Location: Crops Pathology and Genetics Research2013 Annual Report
1a. Objectives (from AD-416):
Utilize Virus-induced gene silencing (VIGS)-based gene functional analysis to characterize the function of identified candidate genes that appear to be involved in regulated leaf and flower abscission.
1b. Approach (from AD-416):
Use shotgun proteomics (LC-MS/MS) to collect data on the entire abscission proteome. Protein quantification will be accomplished using di-methylation and spectral counting. Implement the new knowledge regarding regulation of floral organ abscission in Arabidopsis, in the ethylene-induced abscission of agriculturally important plants, i.e., soybean and tomato.

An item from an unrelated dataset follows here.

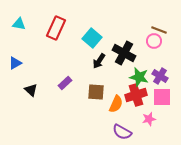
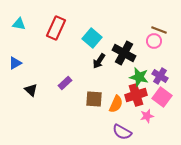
brown square: moved 2 px left, 7 px down
pink square: rotated 36 degrees clockwise
pink star: moved 2 px left, 3 px up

Determine if an IDA signaling path is essential for organ abscission in tomato and soybean and determine its interaction with ethylene and auxin signaling.
3. Progress Report:
This agreement was established in support of parent project objective #3 of the in-house project, which is to determine molecular processes in flower senescence for the purposes of developing 'freshness' indicators for cut flowers and future genetic manipulation of flower senescence. A KNOTTED1-LIKE HOMEOBOX transcription factor is highly expressed in both leaf and flower abscission zones (AZs). Reducing abundance of transcripts of this gene in tomato, using both virus induced gene silencing and stable transformation with a silencing construct driven under an abscission-specific promoter, resulted in a striking retardation of pedicel and petiole abscission. In addition, a semi-dominant mutant with up-regulation of this gene showed earlier pedicel and petiole abscission. cDNA microarray and RT-PCR analysis indicated that regulation of abscission by this transcription regulator was based on the responses of auxin signaling and transport genes. Auxin content and a DR5::GUS auxin reporter assay confirmed that this regulator modulated the auxin level and response in abscission zone. Our data demonstrate that this transcriptional regulator plays its crucial role in abscission through modulating auxin gradient and response. Environmental factors significantly influence abscission process. ARS scientists in Davis, California, found that high temperature stimulated flower abscission in tomato using detached flowers without flower removal. Elucidation of underlying molecular mechanism relating to auxin gradient and response/ethylene sensitivity is underway.